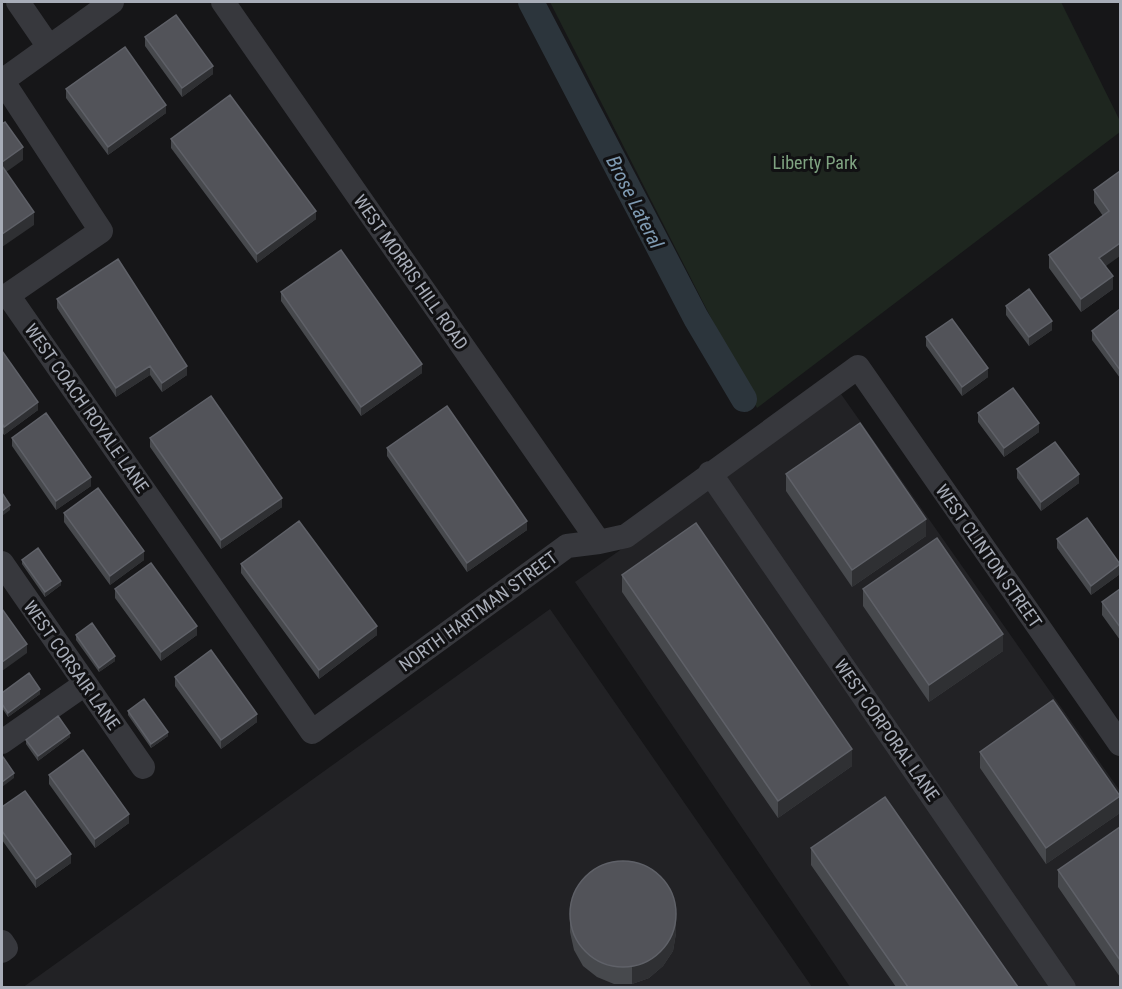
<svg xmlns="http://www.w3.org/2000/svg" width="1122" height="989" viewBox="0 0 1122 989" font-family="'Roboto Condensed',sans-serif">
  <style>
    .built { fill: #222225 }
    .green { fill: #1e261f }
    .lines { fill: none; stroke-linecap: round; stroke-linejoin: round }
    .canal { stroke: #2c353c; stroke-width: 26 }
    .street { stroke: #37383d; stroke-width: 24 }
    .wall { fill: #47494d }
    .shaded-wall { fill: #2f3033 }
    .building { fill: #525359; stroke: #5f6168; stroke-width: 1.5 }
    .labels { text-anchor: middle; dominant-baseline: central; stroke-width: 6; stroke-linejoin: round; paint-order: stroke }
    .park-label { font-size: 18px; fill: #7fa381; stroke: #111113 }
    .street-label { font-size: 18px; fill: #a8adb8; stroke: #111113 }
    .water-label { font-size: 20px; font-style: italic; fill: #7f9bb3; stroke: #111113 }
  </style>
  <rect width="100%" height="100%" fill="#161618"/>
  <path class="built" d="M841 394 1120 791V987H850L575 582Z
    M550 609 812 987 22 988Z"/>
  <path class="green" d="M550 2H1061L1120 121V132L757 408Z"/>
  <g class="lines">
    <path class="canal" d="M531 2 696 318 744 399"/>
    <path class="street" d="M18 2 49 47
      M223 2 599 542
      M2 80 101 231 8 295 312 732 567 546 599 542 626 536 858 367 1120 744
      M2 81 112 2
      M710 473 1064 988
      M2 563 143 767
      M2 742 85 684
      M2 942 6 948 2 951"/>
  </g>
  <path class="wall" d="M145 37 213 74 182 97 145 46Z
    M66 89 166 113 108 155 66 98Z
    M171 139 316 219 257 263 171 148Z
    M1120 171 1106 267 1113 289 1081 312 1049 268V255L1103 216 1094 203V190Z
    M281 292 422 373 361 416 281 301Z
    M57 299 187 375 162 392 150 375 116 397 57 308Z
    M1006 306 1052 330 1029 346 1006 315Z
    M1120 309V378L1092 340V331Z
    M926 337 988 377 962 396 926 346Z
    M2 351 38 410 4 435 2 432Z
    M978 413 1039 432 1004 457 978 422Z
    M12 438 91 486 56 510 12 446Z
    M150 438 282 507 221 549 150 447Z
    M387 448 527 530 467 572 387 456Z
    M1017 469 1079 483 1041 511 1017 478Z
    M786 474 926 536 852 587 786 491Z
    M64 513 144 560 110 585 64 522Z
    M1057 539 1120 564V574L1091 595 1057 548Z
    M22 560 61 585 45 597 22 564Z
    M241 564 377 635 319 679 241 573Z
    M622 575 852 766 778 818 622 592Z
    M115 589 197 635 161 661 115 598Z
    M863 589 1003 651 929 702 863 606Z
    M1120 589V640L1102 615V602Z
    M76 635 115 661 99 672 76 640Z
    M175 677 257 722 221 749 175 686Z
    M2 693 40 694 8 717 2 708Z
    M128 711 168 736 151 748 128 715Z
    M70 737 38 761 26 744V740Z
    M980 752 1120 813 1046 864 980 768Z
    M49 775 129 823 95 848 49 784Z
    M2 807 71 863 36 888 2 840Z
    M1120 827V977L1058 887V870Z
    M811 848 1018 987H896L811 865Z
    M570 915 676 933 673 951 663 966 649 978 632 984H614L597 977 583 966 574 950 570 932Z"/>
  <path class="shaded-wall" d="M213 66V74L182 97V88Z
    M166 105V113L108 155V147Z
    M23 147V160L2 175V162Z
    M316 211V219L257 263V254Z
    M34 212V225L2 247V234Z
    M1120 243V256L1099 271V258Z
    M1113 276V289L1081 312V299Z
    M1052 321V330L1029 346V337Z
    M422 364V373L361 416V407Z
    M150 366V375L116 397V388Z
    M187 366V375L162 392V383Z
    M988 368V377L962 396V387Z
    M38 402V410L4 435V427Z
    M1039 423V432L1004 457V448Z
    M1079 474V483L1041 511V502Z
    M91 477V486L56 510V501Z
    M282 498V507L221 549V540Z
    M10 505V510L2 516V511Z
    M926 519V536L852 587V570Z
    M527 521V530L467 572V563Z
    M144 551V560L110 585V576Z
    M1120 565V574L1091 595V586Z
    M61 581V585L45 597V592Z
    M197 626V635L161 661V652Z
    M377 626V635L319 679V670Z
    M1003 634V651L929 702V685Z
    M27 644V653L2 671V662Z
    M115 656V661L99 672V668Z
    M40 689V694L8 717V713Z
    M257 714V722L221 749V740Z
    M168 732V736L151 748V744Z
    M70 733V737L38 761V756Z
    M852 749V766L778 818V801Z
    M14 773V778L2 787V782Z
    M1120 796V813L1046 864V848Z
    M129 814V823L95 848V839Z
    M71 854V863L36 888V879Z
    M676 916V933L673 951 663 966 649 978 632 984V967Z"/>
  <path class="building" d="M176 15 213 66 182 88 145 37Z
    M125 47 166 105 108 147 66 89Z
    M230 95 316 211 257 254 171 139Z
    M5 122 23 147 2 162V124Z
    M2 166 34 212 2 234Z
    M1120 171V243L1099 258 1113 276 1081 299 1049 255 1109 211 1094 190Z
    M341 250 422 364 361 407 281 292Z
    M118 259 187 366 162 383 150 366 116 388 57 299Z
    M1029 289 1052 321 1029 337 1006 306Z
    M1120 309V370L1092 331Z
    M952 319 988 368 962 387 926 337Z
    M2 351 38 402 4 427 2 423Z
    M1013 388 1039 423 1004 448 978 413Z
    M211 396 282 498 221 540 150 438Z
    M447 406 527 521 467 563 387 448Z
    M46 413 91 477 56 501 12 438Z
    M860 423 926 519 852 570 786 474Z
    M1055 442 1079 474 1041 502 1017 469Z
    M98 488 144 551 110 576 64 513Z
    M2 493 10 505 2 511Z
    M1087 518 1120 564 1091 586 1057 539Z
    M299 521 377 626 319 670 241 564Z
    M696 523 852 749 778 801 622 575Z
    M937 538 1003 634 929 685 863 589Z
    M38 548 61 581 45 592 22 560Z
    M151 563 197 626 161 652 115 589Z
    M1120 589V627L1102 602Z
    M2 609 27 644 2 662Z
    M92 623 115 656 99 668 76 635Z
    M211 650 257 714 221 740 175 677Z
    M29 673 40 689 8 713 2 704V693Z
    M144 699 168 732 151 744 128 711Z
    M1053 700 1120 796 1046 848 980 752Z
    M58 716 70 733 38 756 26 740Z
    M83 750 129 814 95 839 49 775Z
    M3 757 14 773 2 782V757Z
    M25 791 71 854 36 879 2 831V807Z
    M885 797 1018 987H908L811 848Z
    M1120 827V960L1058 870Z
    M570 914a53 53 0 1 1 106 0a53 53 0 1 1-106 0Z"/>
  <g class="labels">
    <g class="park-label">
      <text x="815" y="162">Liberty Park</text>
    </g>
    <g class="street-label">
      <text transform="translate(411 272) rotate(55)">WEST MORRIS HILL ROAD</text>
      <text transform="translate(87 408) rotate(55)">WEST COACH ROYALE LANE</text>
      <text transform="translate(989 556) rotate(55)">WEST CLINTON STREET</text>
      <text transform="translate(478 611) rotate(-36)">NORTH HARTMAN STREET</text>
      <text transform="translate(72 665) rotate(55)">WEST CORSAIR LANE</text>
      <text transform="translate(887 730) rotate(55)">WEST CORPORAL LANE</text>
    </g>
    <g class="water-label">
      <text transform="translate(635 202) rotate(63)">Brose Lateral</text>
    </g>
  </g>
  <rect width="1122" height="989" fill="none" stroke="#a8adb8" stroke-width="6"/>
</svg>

────

If a line in the material holds the string "built", count it, then state the number of such lines and nothing else.

2